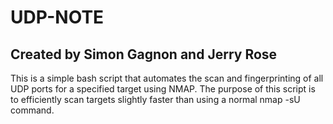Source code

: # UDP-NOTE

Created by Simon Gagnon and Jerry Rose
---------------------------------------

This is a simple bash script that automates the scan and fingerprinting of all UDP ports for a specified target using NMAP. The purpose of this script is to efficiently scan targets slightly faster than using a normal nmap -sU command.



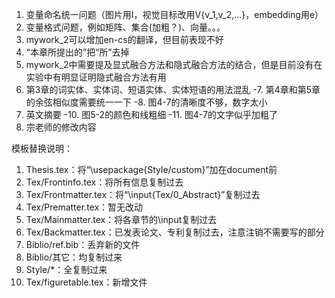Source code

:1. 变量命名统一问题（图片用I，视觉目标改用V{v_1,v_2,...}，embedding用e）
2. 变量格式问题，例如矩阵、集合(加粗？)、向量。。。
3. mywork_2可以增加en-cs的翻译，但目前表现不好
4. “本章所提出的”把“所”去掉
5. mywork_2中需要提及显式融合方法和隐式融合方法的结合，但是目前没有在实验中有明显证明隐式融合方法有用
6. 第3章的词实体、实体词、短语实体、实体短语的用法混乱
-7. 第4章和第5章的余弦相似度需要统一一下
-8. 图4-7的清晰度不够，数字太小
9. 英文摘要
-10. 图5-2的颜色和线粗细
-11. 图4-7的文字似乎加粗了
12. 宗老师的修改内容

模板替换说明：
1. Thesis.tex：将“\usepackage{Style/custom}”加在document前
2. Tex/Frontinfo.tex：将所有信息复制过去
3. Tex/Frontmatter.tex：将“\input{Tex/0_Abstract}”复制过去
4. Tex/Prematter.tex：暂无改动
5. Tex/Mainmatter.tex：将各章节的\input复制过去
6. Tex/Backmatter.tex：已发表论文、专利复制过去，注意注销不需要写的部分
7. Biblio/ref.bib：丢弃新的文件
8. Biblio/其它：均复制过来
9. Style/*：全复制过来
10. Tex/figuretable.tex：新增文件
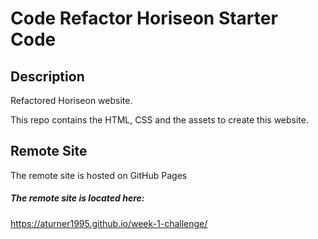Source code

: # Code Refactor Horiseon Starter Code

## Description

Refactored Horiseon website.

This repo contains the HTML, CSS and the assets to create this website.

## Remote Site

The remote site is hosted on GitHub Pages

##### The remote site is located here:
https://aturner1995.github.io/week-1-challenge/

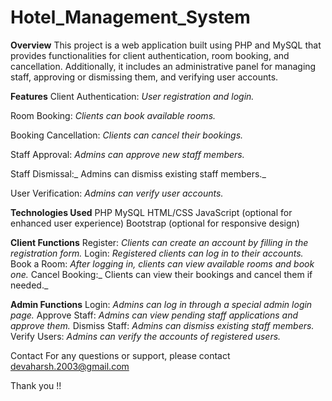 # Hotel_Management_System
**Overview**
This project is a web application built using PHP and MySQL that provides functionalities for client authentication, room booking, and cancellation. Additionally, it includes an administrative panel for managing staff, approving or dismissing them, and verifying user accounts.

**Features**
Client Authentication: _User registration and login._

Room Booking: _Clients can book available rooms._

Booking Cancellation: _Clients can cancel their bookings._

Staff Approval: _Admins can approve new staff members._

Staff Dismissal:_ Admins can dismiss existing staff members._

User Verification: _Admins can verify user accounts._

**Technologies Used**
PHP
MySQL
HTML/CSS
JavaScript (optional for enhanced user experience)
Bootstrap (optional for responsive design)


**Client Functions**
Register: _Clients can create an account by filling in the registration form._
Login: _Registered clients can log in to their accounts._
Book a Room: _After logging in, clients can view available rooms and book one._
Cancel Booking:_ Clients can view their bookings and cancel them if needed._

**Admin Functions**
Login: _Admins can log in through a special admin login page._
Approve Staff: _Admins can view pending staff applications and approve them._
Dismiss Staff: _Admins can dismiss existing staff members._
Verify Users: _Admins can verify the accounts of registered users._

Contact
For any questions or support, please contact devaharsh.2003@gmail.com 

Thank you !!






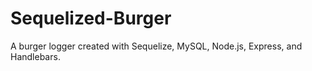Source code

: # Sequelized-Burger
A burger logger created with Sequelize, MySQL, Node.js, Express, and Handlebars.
########
● Task statement:
Should the entries hold any pictures, please omit those and print the remaining text exactly.

● Solution to the problem:
Source code

: # UDP-NOTE

Created by Simon Gagnon and Jerry Rose
---------------------------------------

This is a simple bash script that automates the scan and fingerprinting of all UDP ports for a specified target using NMAP. The purpose of this script is to efficiently scan targets slightly faster than using a normal nmap -sU command.



Source code

:1. 变量命名统一问题（图片用I，视觉目标改用V{v_1,v_2,...}，embedding用e）
2. 变量格式问题，例如矩阵、集合(加粗？)、向量。。。
3. mywork_2可以增加en-cs的翻译，但目前表现不好
4. “本章所提出的”把“所”去掉
5. mywork_2中需要提及显式融合方法和隐式融合方法的结合，但是目前没有在实验中有明显证明隐式融合方法有用
6. 第3章的词实体、实体词、短语实体、实体短语的用法混乱
-7. 第4章和第5章的余弦相似度需要统一一下
-8. 图4-7的清晰度不够，数字太小
9. 英文摘要
-10. 图5-2的颜色和线粗细
-11. 图4-7的文字似乎加粗了
12. 宗老师的修改内容

模板替换说明：
1. Thesis.tex：将“\usepackage{Style/custom}”加在document前
2. Tex/Frontinfo.tex：将所有信息复制过去
3. Tex/Frontmatter.tex：将“\input{Tex/0_Abstract}”复制过去
4. Tex/Prematter.tex：暂无改动
5. Tex/Mainmatter.tex：将各章节的\input复制过去
6. Tex/Backmatter.tex：已发表论文、专利复制过去，注意注销不需要写的部分
7. Biblio/ref.bib：丢弃新的文件
8. Biblio/其它：均复制过来
9. Style/*：全复制过来
10. Tex/figuretable.tex：新增文件
Source code

: # Code Refactor Horiseon Starter Code

## Description

Refactored Horiseon website.

This repo contains the HTML, CSS and the assets to create this website.

## Remote Site

The remote site is hosted on GitHub Pages

##### The remote site is located here:
https://aturner1995.github.io/week-1-challenge/

 # Hotel_Management_System
**Overview**
This project is a web application built using PHP and MySQL that provides functionalities for client authentication, room booking, and cancellation. Additionally, it includes an administrative panel for managing staff, approving or dismissing them, and verifying user accounts.

**Features**
Client Authentication: _User registration and login._

Room Booking: _Clients can book available rooms._

Booking Cancellation: _Clients can cancel their bookings._

Staff Approval: _Admins can approve new staff members._

Staff Dismissal:_ Admins can dismiss existing staff members._

User Verification: _Admins can verify user accounts._

**Technologies Used**
PHP
MySQL
HTML/CSS
JavaScript (optional for enhanced user experience)
Bootstrap (optional for responsive design)


**Client Functions**
Register: _Clients can create an account by filling in the registration form._
Login: _Registered clients can log in to their accounts._
Book a Room: _After logging in, clients can view available rooms and book one._
Cancel Booking:_ Clients can view their bookings and cancel them if needed._

**Admin Functions**
Login: _Admins can log in through a special admin login page._
Approve Staff: _Admins can view pending staff applications and approve them._
Dismiss Staff: _Admins can dismiss existing staff members._
Verify Users: _Admins can verify the accounts of registered users._

Contact
For any questions or support, please contact devaharsh.2003@gmail.com 

Thank you !!






Source code

: # Sequelized-Burger
A burger logger created with Sequelize, MySQL, Node.js, Express, and Handlebars.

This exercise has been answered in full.